**What the exercise asks**: Would you write out all of the records that follow, exactly as they stand?

**Records provided**:

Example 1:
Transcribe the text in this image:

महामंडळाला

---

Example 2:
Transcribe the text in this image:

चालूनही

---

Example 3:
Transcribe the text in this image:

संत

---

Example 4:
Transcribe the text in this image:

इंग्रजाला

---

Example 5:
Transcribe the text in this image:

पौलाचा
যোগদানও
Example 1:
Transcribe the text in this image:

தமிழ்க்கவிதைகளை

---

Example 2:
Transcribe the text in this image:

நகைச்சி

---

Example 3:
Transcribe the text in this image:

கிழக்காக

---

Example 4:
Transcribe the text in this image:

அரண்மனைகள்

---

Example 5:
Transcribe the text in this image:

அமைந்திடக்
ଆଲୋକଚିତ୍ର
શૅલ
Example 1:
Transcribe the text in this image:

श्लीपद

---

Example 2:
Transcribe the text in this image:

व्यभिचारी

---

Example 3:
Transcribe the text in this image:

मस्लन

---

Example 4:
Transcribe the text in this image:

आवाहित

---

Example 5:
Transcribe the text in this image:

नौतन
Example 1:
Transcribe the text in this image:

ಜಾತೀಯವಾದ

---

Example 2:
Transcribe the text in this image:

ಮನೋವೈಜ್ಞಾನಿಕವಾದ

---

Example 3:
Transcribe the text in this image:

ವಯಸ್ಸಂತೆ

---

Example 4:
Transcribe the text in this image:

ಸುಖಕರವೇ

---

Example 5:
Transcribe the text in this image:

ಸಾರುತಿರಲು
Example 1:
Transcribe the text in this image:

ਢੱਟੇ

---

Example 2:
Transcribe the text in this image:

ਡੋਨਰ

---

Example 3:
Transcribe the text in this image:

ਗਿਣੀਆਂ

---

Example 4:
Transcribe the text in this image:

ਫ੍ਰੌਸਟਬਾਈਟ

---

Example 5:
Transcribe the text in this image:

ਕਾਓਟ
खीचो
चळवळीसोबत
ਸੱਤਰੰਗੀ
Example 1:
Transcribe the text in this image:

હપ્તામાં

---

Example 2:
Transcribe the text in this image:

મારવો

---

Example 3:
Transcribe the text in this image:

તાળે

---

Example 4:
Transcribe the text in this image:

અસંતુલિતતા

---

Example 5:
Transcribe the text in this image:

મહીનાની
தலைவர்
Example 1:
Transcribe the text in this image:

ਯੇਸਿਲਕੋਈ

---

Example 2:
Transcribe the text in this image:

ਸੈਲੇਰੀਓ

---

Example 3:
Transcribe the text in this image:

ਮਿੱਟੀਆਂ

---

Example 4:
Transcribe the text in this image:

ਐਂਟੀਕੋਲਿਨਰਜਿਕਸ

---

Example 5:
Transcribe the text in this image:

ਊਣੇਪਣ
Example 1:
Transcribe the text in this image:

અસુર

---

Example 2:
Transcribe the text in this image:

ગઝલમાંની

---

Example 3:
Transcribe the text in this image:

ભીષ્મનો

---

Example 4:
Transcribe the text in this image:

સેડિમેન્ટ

**Exercise solution**:
Example 1:
Transcribe the text in this image:

महामंडळाला

---

Example 2:
Transcribe the text in this image:

चालूनही

---

Example 3:
Transcribe the text in this image:

संत

---

Example 4:
Transcribe the text in this image:

इंग्रजाला

---

Example 5:
Transcribe the text in this image:

पौलाचा
যোগদানও
Example 1:
Transcribe the text in this image:

தமிழ்க்கவிதைகளை

---

Example 2:
Transcribe the text in this image:

நகைச்சி

---

Example 3:
Transcribe the text in this image:

கிழக்காக

---

Example 4:
Transcribe the text in this image:

அரண்மனைகள்

---

Example 5:
Transcribe the text in this image:

அமைந்திடக்
ଆଲୋକଚିତ୍ର
શૅલ
Example 1:
Transcribe the text in this image:

श्लीपद

---

Example 2:
Transcribe the text in this image:

व्यभिचारी

---

Example 3:
Transcribe the text in this image:

मस्लन

---

Example 4:
Transcribe the text in this image:

आवाहित

---

Example 5:
Transcribe the text in this image:

नौतन
Example 1:
Transcribe the text in this image:

ಜಾತೀಯವಾದ

---

Example 2:
Transcribe the text in this image:

ಮನೋವೈಜ್ಞಾನಿಕವಾದ

---

Example 3:
Transcribe the text in this image:

ವಯಸ್ಸಂತೆ

---

Example 4:
Transcribe the text in this image:

ಸುಖಕರವೇ

---

Example 5:
Transcribe the text in this image:

ಸಾರುತಿರಲು
Example 1:
Transcribe the text in this image:

ਢੱਟੇ

---

Example 2:
Transcribe the text in this image:

ਡੋਨਰ

---

Example 3:
Transcribe the text in this image:

ਗਿਣੀਆਂ

---

Example 4:
Transcribe the text in this image:

ਫ੍ਰੌਸਟਬਾਈਟ

---

Example 5:
Transcribe the text in this image:

ਕਾਓਟ
खीचो
चळवळीसोबत
ਸੱਤਰੰਗੀ
Example 1:
Transcribe the text in this image:

હપ્તામાં

---

Example 2:
Transcribe the text in this image:

મારવો

---

Example 3:
Transcribe the text in this image:

તાળે

---

Example 4:
Transcribe the text in this image:

અસંતુલિતતા

---

Example 5:
Transcribe the text in this image:

મહીનાની
தலைவர்
Example 1:
Transcribe the text in this image:

ਯੇਸਿਲਕੋਈ

---

Example 2:
Transcribe the text in this image:

ਸੈਲੇਰੀਓ

---

Example 3:
Transcribe the text in this image:

ਮਿੱਟੀਆਂ

---

Example 4:
Transcribe the text in this image:

ਐਂਟੀਕੋਲਿਨਰਜਿਕਸ

---

Example 5:
Transcribe the text in this image:

ਊਣੇਪਣ
Example 1:
Transcribe the text in this image:

અસુર

---

Example 2:
Transcribe the text in this image:

ગઝલમાંની

---

Example 3:
Transcribe the text in this image:

ભીષ્મનો

---

Example 4:
Transcribe the text in this image:

સેડિમેન્ટ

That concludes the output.